A selective archive should fit comfortably in a 1000 page book. Assuming a rate of approximately $1 per letter after negotiations, a page of text will be sequenced for approximately $1000. The archive can therefore be created using existing commercial services for under $1,000,000. It need only be sequenced once, even though it will be inserted seven times into the cockroach genome in order to achieve redundancy.

The cockroach genome must be mapped. This might sound daunting, but it must be remembered that the cost of genome mapping is falling rapidly. The cockroach genome is presumed to be similar in size to that of the grasshopper; around 10,000 million base pairs, or about three times the size of the human genome. There are probably about 15,000 cockroach genes with roughly 5 introns per gene. The cockroach easily has over a billion base pairs in its introns, which will have a capacity to represent over 250 million letters. That is far in excess of what is needed for the archive, even with the requirement of redundancy.

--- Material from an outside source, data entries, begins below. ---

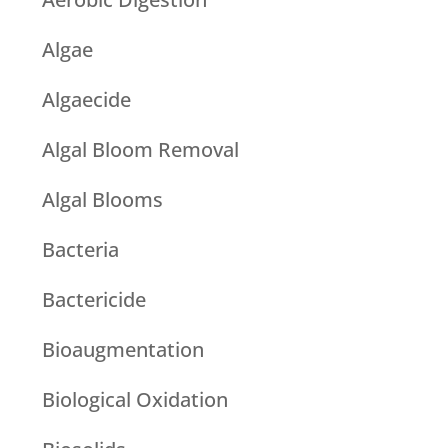
Algae
Algaecide
Algal Bloom Removal
Algal Blooms
Bacteria
Bactericide
Bioaugmentation
Biological Oxidation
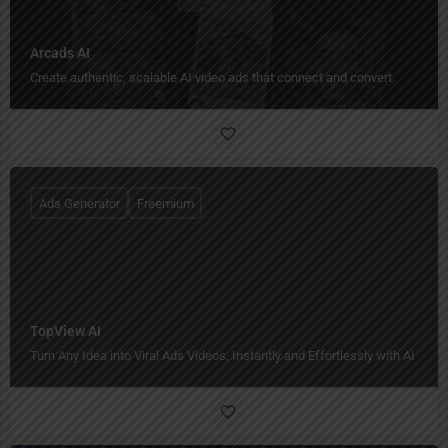
Arcads AI
Create authentic, scalable AI video ads that connect and convert.
Ads Generator
Freemium
TopView AI
Turn Any Idea into Viral Ads Videos, Instantly and Effortlessly with AI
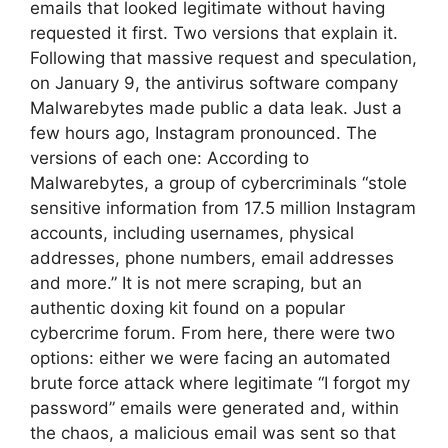
emails that looked legitimate without having
requested it first. Two versions that explain it.
Following that massive request and speculation,
on January 9, the antivirus software company
Malwarebytes made public a data leak. Just a
few hours ago, Instagram pronounced. The
versions of each one: According to
Malwarebytes, a group of cybercriminals “stole
sensitive information from 17.5 million Instagram
accounts, including usernames, physical
addresses, phone numbers, email addresses
and more.” It is not mere scraping, but an
authentic doxing kit found on a popular
cybercrime forum. From here, there were two
options: either we were facing an automated
brute force attack where legitimate “I forgot my
password” emails were generated and, within
the chaos, a malicious email was sent so that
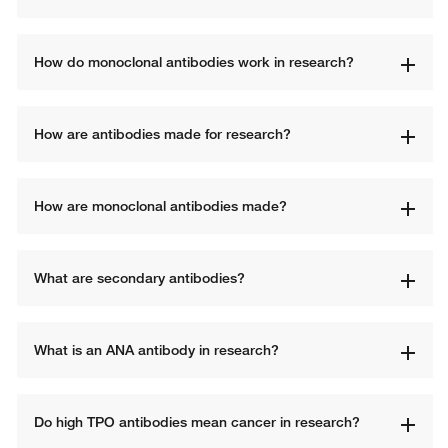
How do monoclonal antibodies work in research?
How are antibodies made for research?
How are monoclonal antibodies made?
What are secondary antibodies?
What is an ANA antibody in research?
Do high TPO antibodies mean cancer in research?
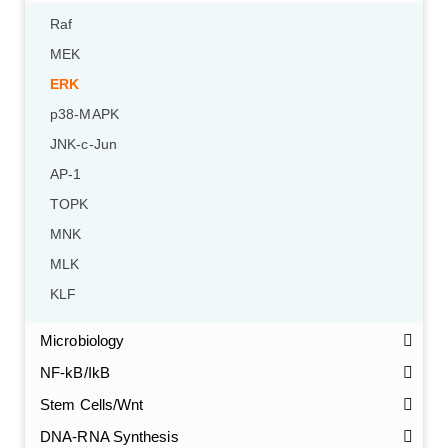
Raf
MEK
ERK
p38-MAPK
JNK-c-Jun
AP-1
TOPK
MNK
MLK
KLF
GalNAc-L96 intermediate, T1
(Cat#: X24-11-YM010)
Microbiology
GalNAc-L96 intermediate, T2
(Cat#: X24-11-YM011)
NF-kB/IkB
Stem Cells/Wnt
GalNAc-L96 intermediate, T3
(Cat#: X24-11-YM012)
DNA-RNA Synthesis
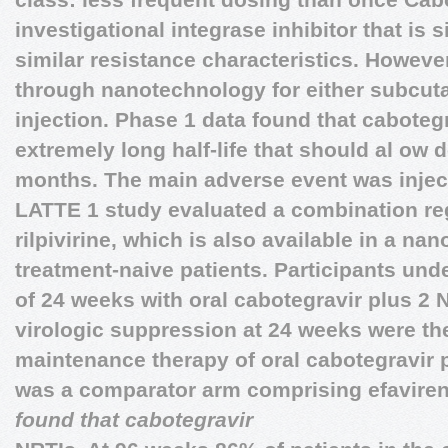
investigational integrase inhibitor that is s
similar resistance characteristics. However
through nanotechnology for either subcut
injection. Phase 1 data found that cabote
extremely long half-life that should al ow
months. The main adverse event was inject
LATTE 1 study evaluated a combination re
rilpivirine, which is also available in a na
treatment-naive patients. Participants un
of 24 weeks with oral cabotegravir plus 2
virologic suppression at 24 weeks were th
maintenance therapy of oral cabotegravir pl
was a comparator arm comprising efavire
found that cabotegravir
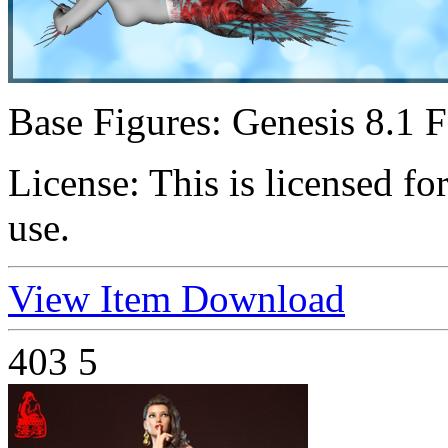
Base Figures:
Genesis 8.1 
License:
This is licensed f
use.
View Item
Download
403
5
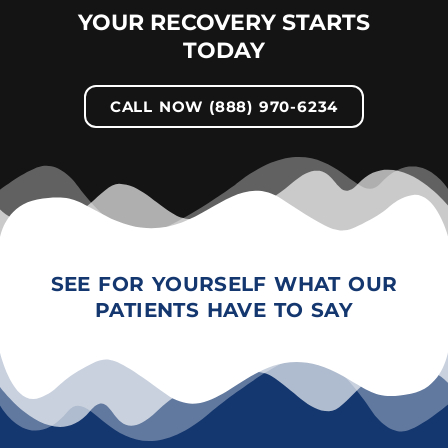
YOUR RECOVERY STARTS
TODAY
CALL NOW (888) 970-6234
SEE FOR YOURSELF WHAT OUR
PATIENTS HAVE TO SAY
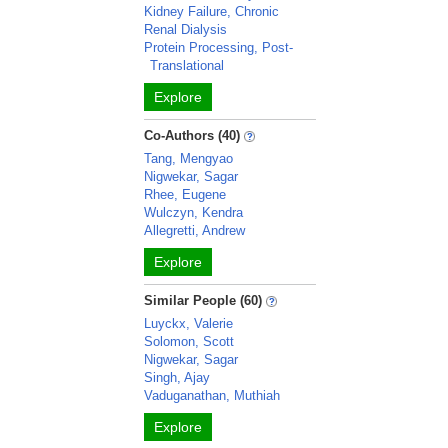
Kidney Failure, Chronic
Renal Dialysis
Protein Processing, Post-
Translational
Explore
Co-Authors (40)
Tang, Mengyao
Nigwekar, Sagar
Rhee, Eugene
Wulczyn, Kendra
Allegretti, Andrew
Explore
Similar People (60)
Luyckx, Valerie
Solomon, Scott
Nigwekar, Sagar
Singh, Ajay
Vaduganathan, Muthiah
Explore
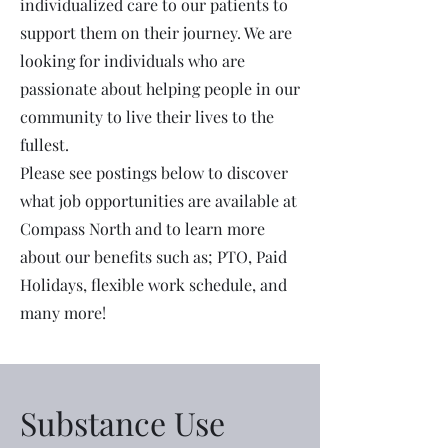
individualized care to our patients to
support them on their journey. We are
looking for individuals who are
passionate about helping people in our
community to live their lives to the
fullest.
Please see postings below to discover
what job opportunities are available at
Compass North and to learn more
about our benefits such as; PTO, Paid
Holidays, flexible work schedule, and
many more!
Substance Use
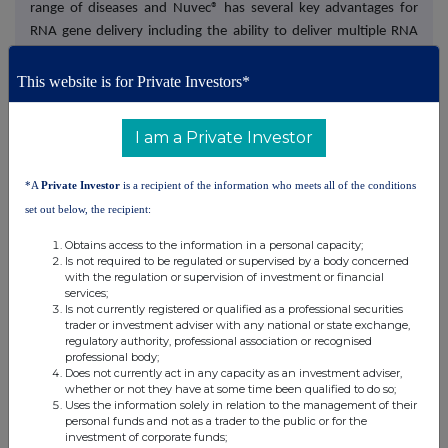
range of diseases and Nuvec® has several key advantages for
RNA gene delivery including the ability to deliver multiple RNA
therapies in a single particle, ease of manufacturing,
protection
of the RNA payload to allow for oral delivery, no unwanted
This website is for Private Investors*
immune response and excellent stability and storage.
I am a Private Investor
N4 Pharma is building out its preclinical data set and working
towards first-in-human clinical data to support significant
*A
Private Investor
is a recipient of the information who meets all of the conditions
licensing deals for its Nuvec® platform with gene therapy
set out below, the recipient:
partners.
Obtains access to the information in a personal capacity;
Is not required to be regulated or supervised by a body concerned
N4 Pharma's lead programme, N4 101, is an oral anti-
with the regulation or supervision of investment or financial
inflammatory product for IBD which serves as a proof-of-
services;
concept programme showcasing all the benefits of the Nuvec®
Is not currently registered or qualified as a professional securities
trader or investment adviser with any national or state exchange,
platform.
regulatory authority, professional association or recognised
professional body;
Does not currently act in any capacity as an investment adviser,
For further information on the Company visit
whether or not they have at some time been qualified to do so;
www.n4pharma.com
or sign up at
Uses the information solely in relation to the management of their
personal funds and not as a trader to the public or for the
https://investors.n4pharma.com/auth/signup
.
investment of corporate funds;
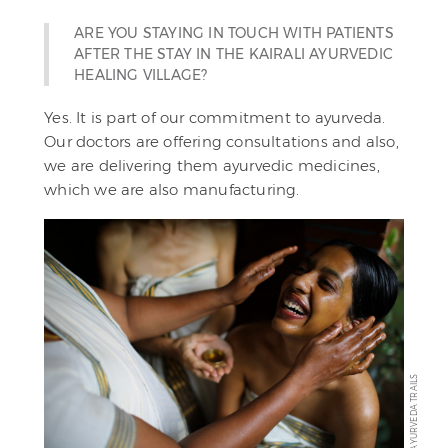
ARE YOU STAYING IN TOUCH WITH PATIENTS
AFTER THE STAY IN THE KAIRALI AYURVEDIC
HEALING VILLAGE?
Yes. It is part of our commitment to ayurveda.
Our doctors are offering consultations and also,
we are delivering them ayurvedic medicines,
which we are also manufacturing.
AYURVEDA TRAILS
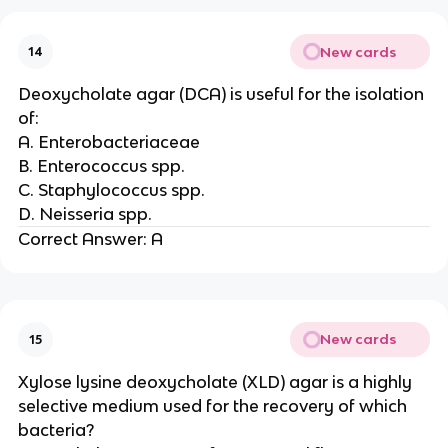
New cards
14
Deoxycholate agar (DCA) is useful for the isolation
of:
A. Enterobacteriaceae
B. Enterococcus spp.
C. Staphylococcus spp.
D. Neisseria spp.
Correct Answer: A
New cards
15
Xylose lysine deoxycholate (XLD) agar is a highly
selective medium used for the recovery of which
bacteria?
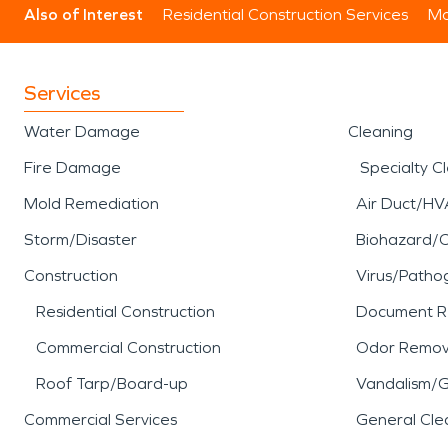
Also of Interest
Residential Construction Services
Mo
Services
Water Damage
Cleaning
Fire Damage
Specialty C
Mold Remediation
Air Duct/HV
Storm/Disaster
Biohazard/
Construction
Virus/Patho
Residential Construction
Document R
Commercial Construction
Odor Remov
Roof Tarp/Board-up
Vandalism/Gr
Commercial Services
General Cle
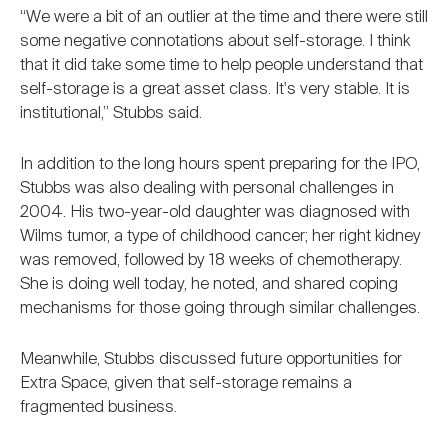
“We were a bit of an outlier at the time and there were still
some negative connotations about self-storage. I think
that it did take some time to help people understand that
self-storage is a great asset class. It's very stable. It is
institutional,” Stubbs said.
In addition to the long hours spent preparing for the IPO,
Stubbs was also dealing with personal challenges in
2004. His two-year-old daughter was diagnosed with
Wilms tumor, a type of childhood cancer; her right kidney
was removed, followed by 18 weeks of chemotherapy.
She is doing well today, he noted, and shared coping
mechanisms for those going through similar challenges.
Meanwhile, Stubbs discussed future opportunities for
Extra Space, given that self-storage remains a
fragmented business.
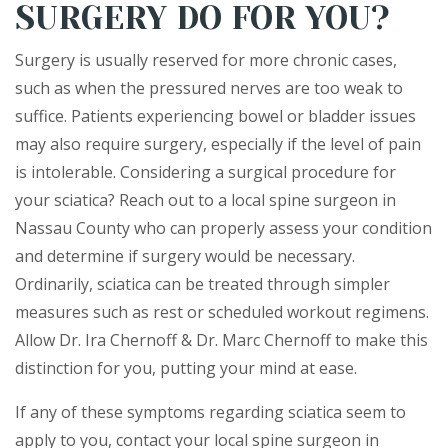
SURGERY DO FOR YOU?
Surgery is usually reserved for more chronic cases,
such as when the pressured nerves are too weak to
suffice. Patients experiencing bowel or bladder issues
may also require surgery, especially if the level of pain
is intolerable. Considering a surgical procedure for
your sciatica? Reach out to a local spine surgeon in
Nassau County who can properly assess your condition
and determine if surgery would be necessary.
Ordinarily, sciatica can be treated through simpler
measures such as rest or scheduled workout regimens.
Allow Dr. Ira Chernoff & Dr. Marc Chernoff to make this
distinction for you, putting your mind at ease.
If any of these symptoms regarding sciatica seem to
apply to you, contact your local spine surgeon in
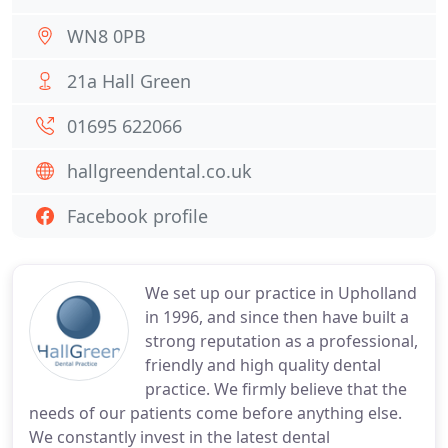
WN8 0PB
21a Hall Green
01695 622066
hallgreendental.co.uk
Facebook profile
We set up our practice in Upholland
in 1996, and since then have built a
strong reputation as a professional,
friendly and high quality dental
practice. We firmly believe that the
needs of our patients come before anything else.
We constantly invest in the latest dental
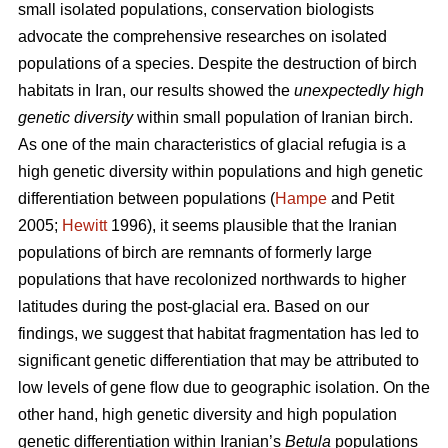
small isolated populations, conservation biologists
advocate the comprehensive researches on isolated
populations of a species. Despite the destruction of birch
habitats in Iran, our results showed the
unexpectedly high
genetic diversity
within small population of Iranian birch.
As one of the main characteristics of glacial refugia is a
high genetic diversity within populations and high genetic
differentiation between populations (
Hampe
and Petit
2005;
Hewitt
1996), it seems plausible that the Iranian
populations of birch are remnants of formerly large
populations that have recolonized northwards to higher
latitudes during the post-glacial era. Based on our
findings, we suggest that habitat fragmentation has led to
significant genetic differentiation that may be attributed to
low levels of gene ﬂow due to geographic isolation. On the
other hand, high genetic diversity and high population
genetic differentiation within Iranian’s
Betula
populations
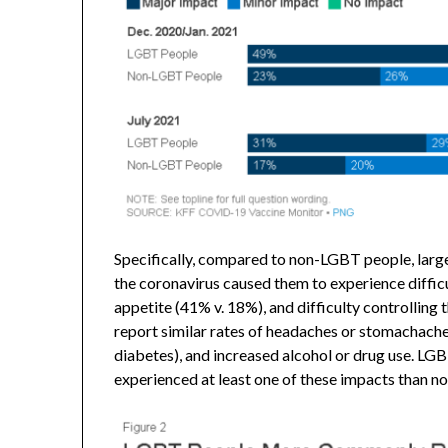
Specifically, compared to non-LGBT people, large
the coronavirus caused them to experience difficu
appetite (41% v. 18%), and difficulty controlling
report similar rates of headaches or stomachache
diabetes), and increased alcohol or drug use. LGB
experienced at least one of these impacts than 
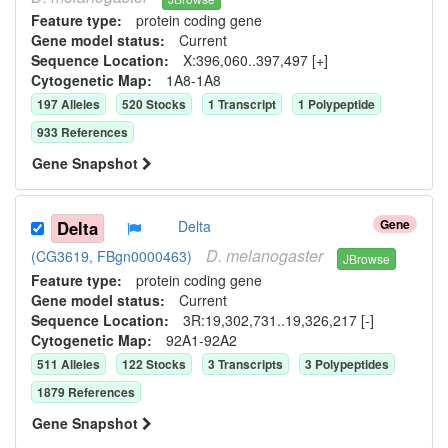
Feature type:
protein coding gene
Gene model status:
Current
Sequence Location:
X:396,060..397,497 [+]
Cytogenetic Map:
1A8-1A8
197
Allele
s
520
Stock
s
1
Transcript
1
Polypeptide
933
Reference
s
Gene Snapshot
Gene
Delta
Delta
D.
melanogaster
(CG3619, FBgn0000463)
JBrowse
Feature type:
protein coding gene
Gene model status:
Current
Sequence Location:
3R:19,302,731..19,326,217 [-]
Cytogenetic Map:
92A1-92A2
511
Allele
s
122
Stock
s
3
Transcript
s
3
Polypeptide
s
1879
Reference
s
Gene Snapshot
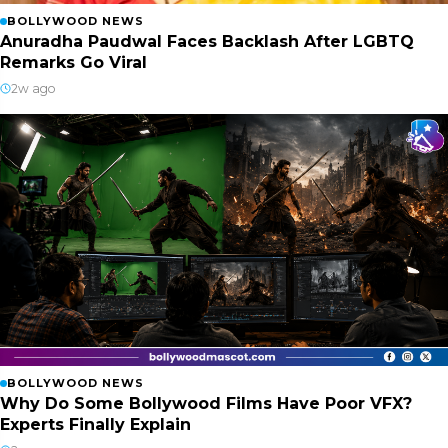
BOLLYWOOD NEWS
Anuradha Paudwal Faces Backlash After LGBTQ
Remarks Go Viral
2w ago
BOLLYWOOD NEWS
Why Do Some Bollywood Films Have Poor VFX?
Experts Finally Explain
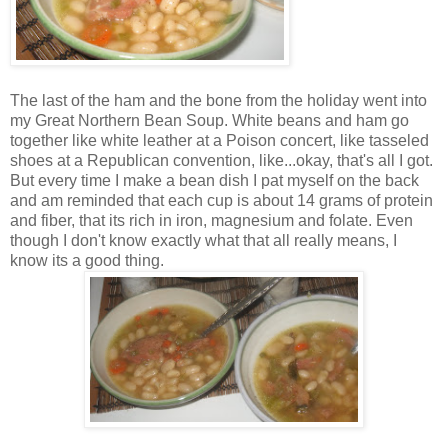
The last of the ham and the bone from the holiday went into
my Great Northern Bean Soup. White beans and ham go
together like white leather at a Poison concert, like tasseled
shoes at a Republican convention, like...okay, that's all I got.
But every time I make a bean dish I pat myself on the back
and am reminded that each cup is about 14 grams of protein
and fiber, that its rich in iron, magnesium and folate. Even
though I don't know exactly what that all really means, I
know its a good thing.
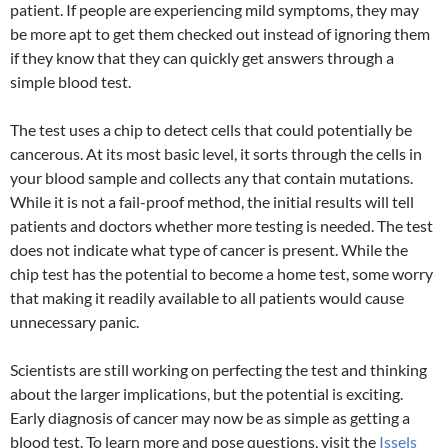
patient. If people are experiencing mild symptoms, they may
be more apt to get them checked out instead of ignoring them
if they know that they can quickly get answers through a
simple blood test.
The test uses a chip to detect cells that could potentially be
cancerous. At its most basic level, it sorts through the cells in
your blood sample and collects any that contain mutations.
While it is not a fail-proof method, the initial results will tell
patients and doctors whether more testing is needed. The test
does not indicate what type of cancer is present. While the
chip test has the potential to become a home test, some worry
that making it readily available to all patients would cause
unnecessary panic.
Scientists are still working on perfecting the test and thinking
about the larger implications, but the potential is exciting.
Early diagnosis of cancer may now be as simple as getting a
blood test. To learn more and pose questions, visit the
Issels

Plasmids, enzimes, vectors, and microinjection paraphernalia will be needed- totaling approximately $126,500. Housing and care for the cockroaches and their eggs will be first rate, but will still only cost only a few thousand dollars. Even though DNA has not been introduced into cockroaches before, the technique is already established for Drosophila flies and some mosquitoes. A research staff will be established in Manhattan in order to adopt these techniques to cockroaches. While the initial DNA microinjections will be expensive, costs will fall once the techniques are better understood. Total budget for staff and physical plant should come in at approximately $1,132,000 up until the time of the release of the archive into the environment.

The Diamond Disk Rosetta Stones will cost approximately $193 per disk. This technology is also becoming less expensive at a rapid rate, so it would make sense to wait a few years to fabricate and place the disks.

It must be re-emphasized that, while at today’s prices this proposal must be considered as a "conceptual" entry, prices are falling so rapidly that the given budget constraint can be met in the very near future. It would be entirely reasonable to select and capture the cockroaches at the present time, display them to the public for a few years, and then insert the archive into their eggs once prices have come down to the specified level.

Illustration:

The Archival Cockroach is shown in top and side views. Inserts picture the encoding of text taken from the May 2, 1999 edition of the New York Times Magazine.